A avaliação nesse caso tem de ser antes holística do que detalhista
– não se pode nem se deve descer às minúcias. Não somos revisores e
corretores do texto, mas seus avaliadores. É necessário, portanto, medir,
por critérios mais globais, a maior ou menor aproximação do texto a um
nível ótimo em cada uma das competências.
Por isso, não se dá propriamente uma nota à redação, mas se atribui
a ela um conjunto de pontos seguindo uma matriz que define níveis (do
menos ao mais próximo do ótimo) em cada uma das competências. Por
isso também é possível que uma redação alcance a pontuação máxima
ainda que apresente algumas poucas inconsistências textuais e
argumentativas, bem como escassos lapsos de ortografia ou de adequação
léxico-gramatical.
Isso, como bem sabemos, tem sido, injustamente, motivo de
escândalo. Ora, ao admitir poucas inconsistências e escassos lapsos no
nível máximo de pontuação, a própria matriz revela que está fundada
numa concepção avaliativa realista e pragmática.
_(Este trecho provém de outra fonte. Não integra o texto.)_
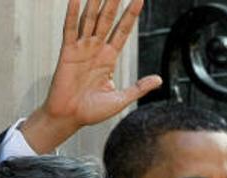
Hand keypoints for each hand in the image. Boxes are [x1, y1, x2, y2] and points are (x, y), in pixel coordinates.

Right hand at [22, 0, 161, 152]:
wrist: (70, 118)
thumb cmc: (92, 111)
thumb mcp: (121, 98)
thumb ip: (139, 87)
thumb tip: (159, 80)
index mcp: (109, 58)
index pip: (122, 30)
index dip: (130, 15)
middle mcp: (96, 49)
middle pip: (107, 20)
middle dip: (114, 3)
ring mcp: (81, 49)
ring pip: (90, 20)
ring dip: (95, 3)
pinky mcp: (67, 53)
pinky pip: (70, 30)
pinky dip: (72, 14)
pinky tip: (76, 0)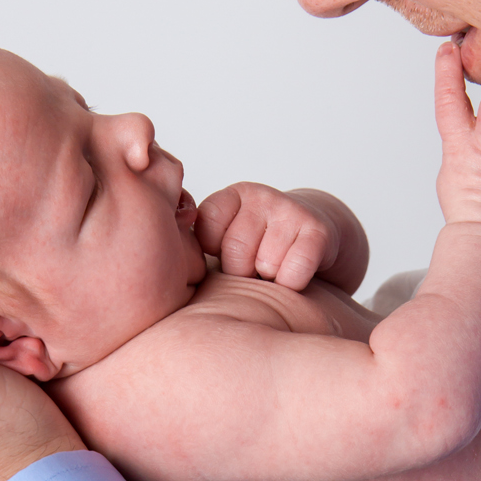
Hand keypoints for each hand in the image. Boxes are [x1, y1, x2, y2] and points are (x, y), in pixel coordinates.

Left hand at [195, 182, 339, 291]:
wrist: (313, 235)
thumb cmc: (259, 245)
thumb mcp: (225, 236)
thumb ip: (194, 243)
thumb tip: (163, 265)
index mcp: (230, 197)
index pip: (205, 232)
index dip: (216, 255)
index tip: (226, 254)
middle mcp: (259, 196)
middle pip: (235, 253)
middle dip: (242, 272)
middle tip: (253, 266)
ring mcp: (289, 210)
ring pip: (266, 265)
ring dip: (270, 278)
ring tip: (274, 267)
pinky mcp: (317, 230)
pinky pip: (294, 274)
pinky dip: (293, 284)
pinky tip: (294, 272)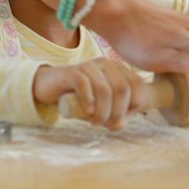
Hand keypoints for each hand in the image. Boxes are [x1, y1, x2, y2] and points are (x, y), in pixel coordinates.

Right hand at [32, 59, 146, 129]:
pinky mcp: (71, 71)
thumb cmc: (81, 98)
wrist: (51, 87)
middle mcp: (106, 63)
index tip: (124, 117)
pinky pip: (84, 84)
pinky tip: (88, 112)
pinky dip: (88, 101)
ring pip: (104, 89)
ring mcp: (88, 65)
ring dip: (102, 112)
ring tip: (96, 123)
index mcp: (118, 69)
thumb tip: (120, 124)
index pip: (137, 84)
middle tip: (108, 125)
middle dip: (118, 112)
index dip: (135, 104)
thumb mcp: (102, 106)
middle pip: (122, 88)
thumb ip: (115, 115)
Infelizmente, a mídia interfere negativamente no nosso trabalho e
acaba forçando algumas decisões, no plano político, que enrijecem
excessivamente alguns critérios. Como educadores, devemos, penso eu,
resistir a isso e continuar buscando calibrar nossa avaliação de modo que
ela seja criteriosa sim, mas sem ser rígida e inflexível.
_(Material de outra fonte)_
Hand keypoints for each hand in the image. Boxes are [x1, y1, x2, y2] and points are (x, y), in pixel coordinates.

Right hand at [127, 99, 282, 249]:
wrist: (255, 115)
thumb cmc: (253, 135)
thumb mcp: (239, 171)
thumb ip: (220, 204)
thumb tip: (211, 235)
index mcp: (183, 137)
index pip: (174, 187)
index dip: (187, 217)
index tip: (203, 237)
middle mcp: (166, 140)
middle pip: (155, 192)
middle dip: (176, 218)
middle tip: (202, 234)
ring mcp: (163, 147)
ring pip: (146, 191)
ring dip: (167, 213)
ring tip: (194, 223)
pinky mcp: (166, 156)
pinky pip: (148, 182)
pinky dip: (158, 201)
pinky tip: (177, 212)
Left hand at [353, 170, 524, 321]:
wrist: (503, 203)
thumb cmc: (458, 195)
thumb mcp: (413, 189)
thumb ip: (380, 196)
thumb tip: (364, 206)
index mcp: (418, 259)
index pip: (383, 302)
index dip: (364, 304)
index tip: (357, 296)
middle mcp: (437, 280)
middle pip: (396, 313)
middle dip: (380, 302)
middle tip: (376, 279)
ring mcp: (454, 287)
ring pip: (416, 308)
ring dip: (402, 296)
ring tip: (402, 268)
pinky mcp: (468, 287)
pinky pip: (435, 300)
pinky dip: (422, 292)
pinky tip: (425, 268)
Lembremos, só para efeito de exemplificação, que mesmo pessoas
altamente letradas e já maduras na prática da escrita não têm segurança
ortográfica absoluta: pela vida afora temos dúvidas e cometemos
eventualmente pequenos lapsos ortográficos. Isso não é, de fato, um
problema. É apenas consequência das próprias características da nossa
ortografia, que combina transparência fonológica (regularidades e
previsibilidade, portanto) e memória etimológica (característica
responsável por diferentes tipos de irregularidades e imprevisibilidade).
Se isso é comum na vida real das pessoas altamente letradas, por
que não podemos aceitar sua ocorrência na redação do ENEM? Por que
numa redação com pontuação máxima não pode aparecer ocasionalmente
um lapso ortográfico, um “trousse” (com ss em vez de x) por exemplo?